The board worked this year to refine our Ends policies to make sure they comprise the overarching goals of the co-op: to maintain a balance of economic, social and environmental responsibilities while providing high quality, healthful food, and educating members and patrons on healthy living topics.

It is management’s job to drive our co-op to fulfill these Ends. Management reports to the board each year on its understanding or interpretation of the policies. Based on that interpretation, management reports on the actions it has taken to comply with the policies. The board decides whether management’s interpretation of each policy is in line with the board’s intent and then decides whether management’s report demonstrates compliance with the policy.

At least once each year, the board publishes the policies in the Sound Consumer and they are always posted on our Web site. Following is the current Ends policy language with an example of management’s interpretation and reporting process. The board and management welcome your ideas and questions.

Global Ends

PCC exists to create a cooperative, sustainable environment for our members and patrons in which the natural and organic supply chains thrive.

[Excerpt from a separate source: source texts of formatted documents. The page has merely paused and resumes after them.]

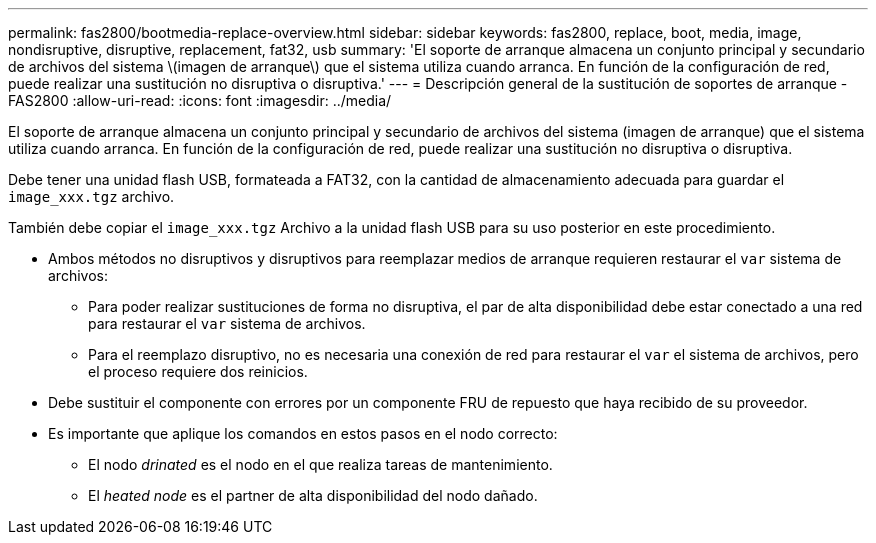 ---
permalink: fas2800/bootmedia-replace-overview.html 
sidebar: sidebar 
keywords: fas2800, replace, boot, media, image, nondisruptive, disruptive, replacement, fat32, usb 
summary: 'El soporte de arranque almacena un conjunto principal y secundario de archivos del sistema \(imagen de arranque\) que el sistema utiliza cuando arranca. En función de la configuración de red, puede realizar una sustitución no disruptiva o disruptiva.' 
---
= Descripción general de la sustitución de soportes de arranque - FAS2800
:allow-uri-read: 
:icons: font
:imagesdir: ../media/


[role="lead"]
El soporte de arranque almacena un conjunto principal y secundario de archivos del sistema (imagen de arranque) que el sistema utiliza cuando arranca. En función de la configuración de red, puede realizar una sustitución no disruptiva o disruptiva.

Debe tener una unidad flash USB, formateada a FAT32, con la cantidad de almacenamiento adecuada para guardar el `image_xxx.tgz` archivo.

También debe copiar el `image_xxx.tgz` Archivo a la unidad flash USB para su uso posterior en este procedimiento.

* Ambos métodos no disruptivos y disruptivos para reemplazar medios de arranque requieren restaurar el `var` sistema de archivos:
+
** Para poder realizar sustituciones de forma no disruptiva, el par de alta disponibilidad debe estar conectado a una red para restaurar el `var` sistema de archivos.
** Para el reemplazo disruptivo, no es necesaria una conexión de red para restaurar el `var` el sistema de archivos, pero el proceso requiere dos reinicios.


* Debe sustituir el componente con errores por un componente FRU de repuesto que haya recibido de su proveedor.
* Es importante que aplique los comandos en estos pasos en el nodo correcto:
+
** El nodo _drinated_ es el nodo en el que realiza tareas de mantenimiento.
** El _heated node_ es el partner de alta disponibilidad del nodo dañado.



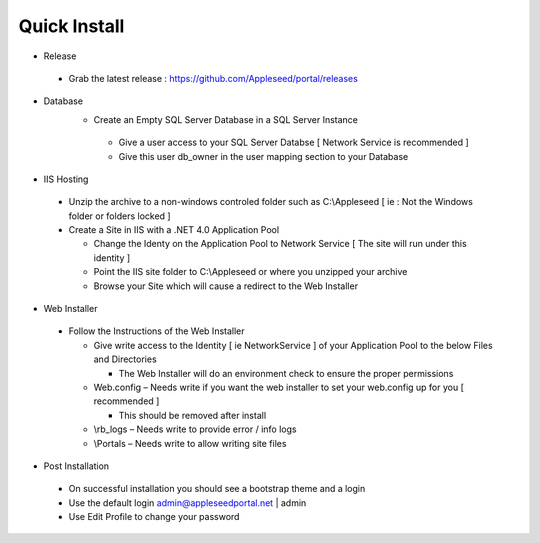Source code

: 



Quick Install
============

-  Release
  -  Grab the latest release : `<https://github.com/Appleseed/portal/releases>`_  
-  Database
    -  Create an Empty SQL Server Database in a SQL Server Instance
     -  Give a user access to your SQL Server Databse [ Network Service is
        recommended ]
     -  Give this user db_owner in the user mapping section to your
        Database
-  IIS Hosting
  -  Unzip the archive to a non-windows controled folder such as
     C:\\Appleseed [ ie : Not the Windows folder or folders
     locked ]
  -  Create a Site in IIS with a .NET 4.0 Application Pool
  
     -  Change the Identy on the Application Pool to Network Service [ The
        site will run under this identity ]
     -  Point the IIS site folder to C:\\Appleseed  or where
        you unzipped your archive
     -  Browse your Site which will cause a redirect to the Web Installer
-  Web Installer
  -  Follow the Instructions of the Web Installer
  
     -  Give write access to the Identity [ ie NetworkService ] of your
        Application Pool to the below Files and Directories
  
        -  The Web Installer will do an environment check to ensure the
           proper permissions
  
     -  Web.config – Needs write if you want the web installer to set your
        web.config up for you [ recommended ]
  
        -  This should be removed after install
  
     -  \\rb_logs – Needs write to provide error / info logs
     -  \\Portals – Needs write to allow writing site files
-  Post Installation
  -  On successful installation you should see a bootstrap theme and a
     login
  -  Use the default login admin@appleseedportal.net \| admin
  -  Use Edit Profile to change your password

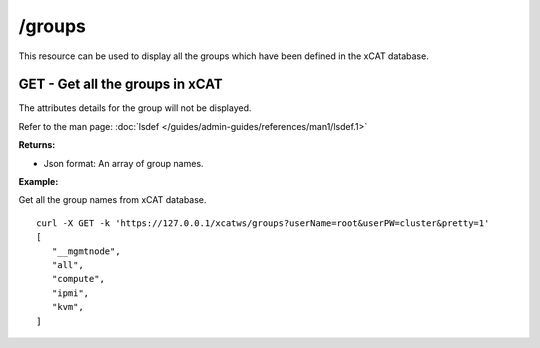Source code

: /groups
=======

This resource can be used to display all the groups which have been defined in the xCAT database.

GET - Get all the groups in xCAT
--------------------------------

The attributes details for the group will not be displayed.

Refer to the man page: :doc:`lsdef </guides/admin-guides/references/man1/lsdef.1>`

**Returns:**

* Json format: An array of group names.

**Example:** 

Get all the group names from xCAT database. :: 

    curl -X GET -k 'https://127.0.0.1/xcatws/groups?userName=root&userPW=cluster&pretty=1'
    [
       "__mgmtnode",
       "all",
       "compute",
       "ipmi",
       "kvm",
    ]
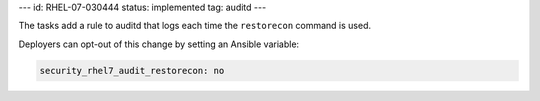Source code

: ---
id: RHEL-07-030444
status: implemented
tag: auditd
---

The tasks add a rule to auditd that logs each time the ``restorecon`` command
is used.

Deployers can opt-out of this change by setting an Ansible variable:

.. code-block:: yaml

    security_rhel7_audit_restorecon: no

  • Ends A: PCC members and patrons will have access to high-quality, healthful food that is fairly priced.
  • Ends B: PCC membership is a respected and valued choice.
  • Ends C: PCC has a local focus.
  • Ends D: PCC members and patrons are well-educated in matters of healthful foods, healthy sustainable living and the cooperative business model.
  • Ends E: An inherent part of PCC’s business is the balance of economic, social and environmental responsibilities.

Excerpted from management’s March 2005 Ends policy interpretation.

Management interprets “cooperative environment” in this global Ends policy to mean that PCC will continue to operate a healthy business as a consumer cooperative and will be supportive of other cooperative endeavors that it has opportunity to interact with, both locally and nationally, especially as those interactions provide value for our members and patrons.

Excerpted from management’s March 2005 Ends policy report.

PCC completed the past reporting year in strong economic health, recording sales of almost $90 million and earnings of almost 2 percent. Virtually every key measure of balance sheet strength remained strong as well, holding to levels that were similar or better than those reached in the previous year. These measures demonstrate PCC’s strength, and thus, capacity to continue on its mission of operating as a consumer-owned cooperative well into the future.

Prudent decisions related to support of other cooperatives, such as our ongoing practice and offers to share our systems (e.g., data management seminar, customer service program) and staff talent with other cooperatives, reinforce our commitment to broader cooperative success, even through other businesses.

For instance, PCC deliberately reached out to other cooperatives and natural food retailers across Washington state by sharing informational display and campaign materials for letter-writing campaigns on issues affecting sustainability of our food system. This friendly exchange of information and materials helped nurture a cooperative spirit, making us stronger when we work together.